Neuhardt was introduced to jazz studies junior DeShaun Snead — who studies at MSU under Sunny Wilkinson and Rodney Whitaker — about two years ago through a mutual friend who thought the two should form a band together. For a while, the duo only had about six songs. But this summer, when Snead was free of school commitments, the group began to take off. They currently have 50 original songs, all written by Snead and Neuhardt. Several tracks on their first album, “Bloom,” are freestyle, including the “Dawn of Aviation” and “American Freestyle.”
“We’ll come up with things,” DeShaun said, “We’ll just jam and there it is.”

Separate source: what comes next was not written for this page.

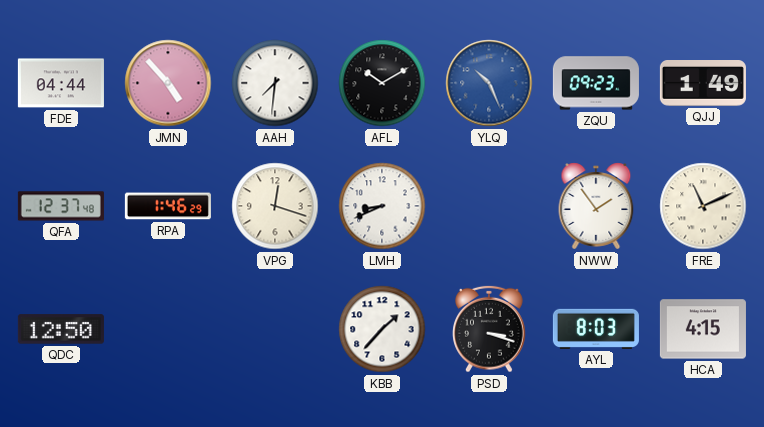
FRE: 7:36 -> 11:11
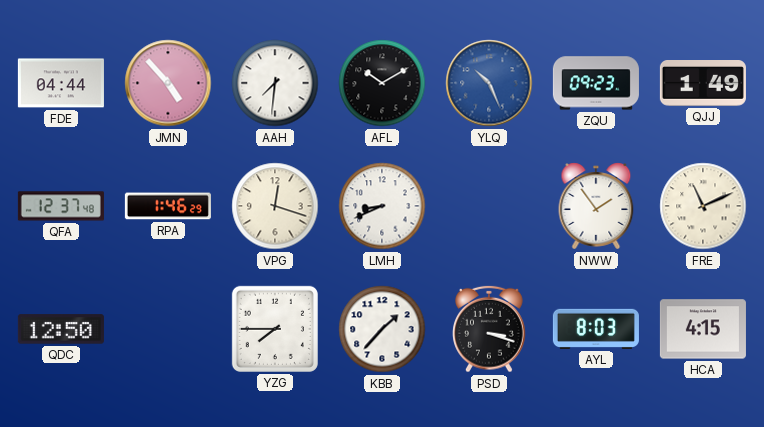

Despite coming from a musically inclined family, DeShaun didn’t get serious about
singing until she sang at a fundraiser and got a such a good response it was suggested she go to MSU to study. She is apart of several other singing groups on campus, but Mighty Medicine is her only group outside the university.
“We’ve really been working hard over the last couple of months,” Neuhardt said. “We’re playing out more than most bands that have been around for a year.” Mighty Medicine can be found performing in various areas in East Lansing and Lansing, sometimes at venues they created themselves. They’ve played at food markets, Gone Wired Cafe, hookah bars and once even performed at a grocery store in front of the checkout lines. They also came to MSU to play for the State Swing Society.

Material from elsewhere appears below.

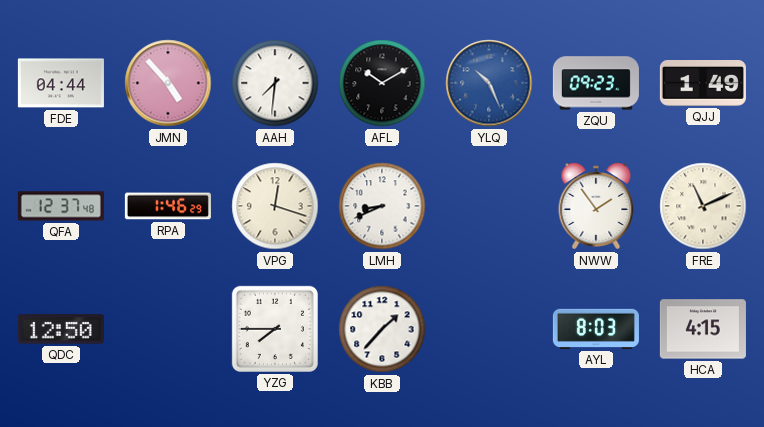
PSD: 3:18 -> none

Brain Grochawski, a member of the State Swing Society, said Mighty Medicine is the first live group to perform at one of their meets.
“They were dancing. They had a good time, and they asked us to come back,” DeShaun said.
Mighty Medicine also played Thursday in the Union.
The sound of Mighty Medicine varies, as the duo often does cover songs from the Beatles, Amy Winehouse or Stevie Wonder at events. Their own material can be described as a mixture of jazz, rock and soul.
“We just want to stay positive,” Snead said. The duo tries to energize the audience with their performances, and reject lyrics which they feel are negative or depressing.
“We’ll be always smiling and captivating the audience, people are really enthralled by our energy,” Neuhardt said. “The No. 1 comment we get is, ‘you guys really look like you’re having fun up there.’”
And according to Snead, they really are enjoying themselves and doing what they love.
“This is what we really want to be doing,” she said.
Neuhardt and Snead both are working to make Mighty Medicine their main job. Neuhardt said they play about two paid shows per month, and will perform about five more times in order to spread publicity and encourage a larger fan base. Another goal, said Neuhardt, is to take their sound outside Michigan.
“We want to start playing outside of Lansing,” Neuhardt said.
Snead said they are planning to be in Atlanta during spring break this year. Their CD, while still a work in progress, already has attracted attention and they have been approached with an offer from an agent.
Local musician Elden Kelly recently performed with the duo at Gone Wired Cafe, 2021 E. Michigan Ave., in Lansing.
“Mighty Medicine has great energy,” Kelly said. “They are definitely a duo to watch out for.”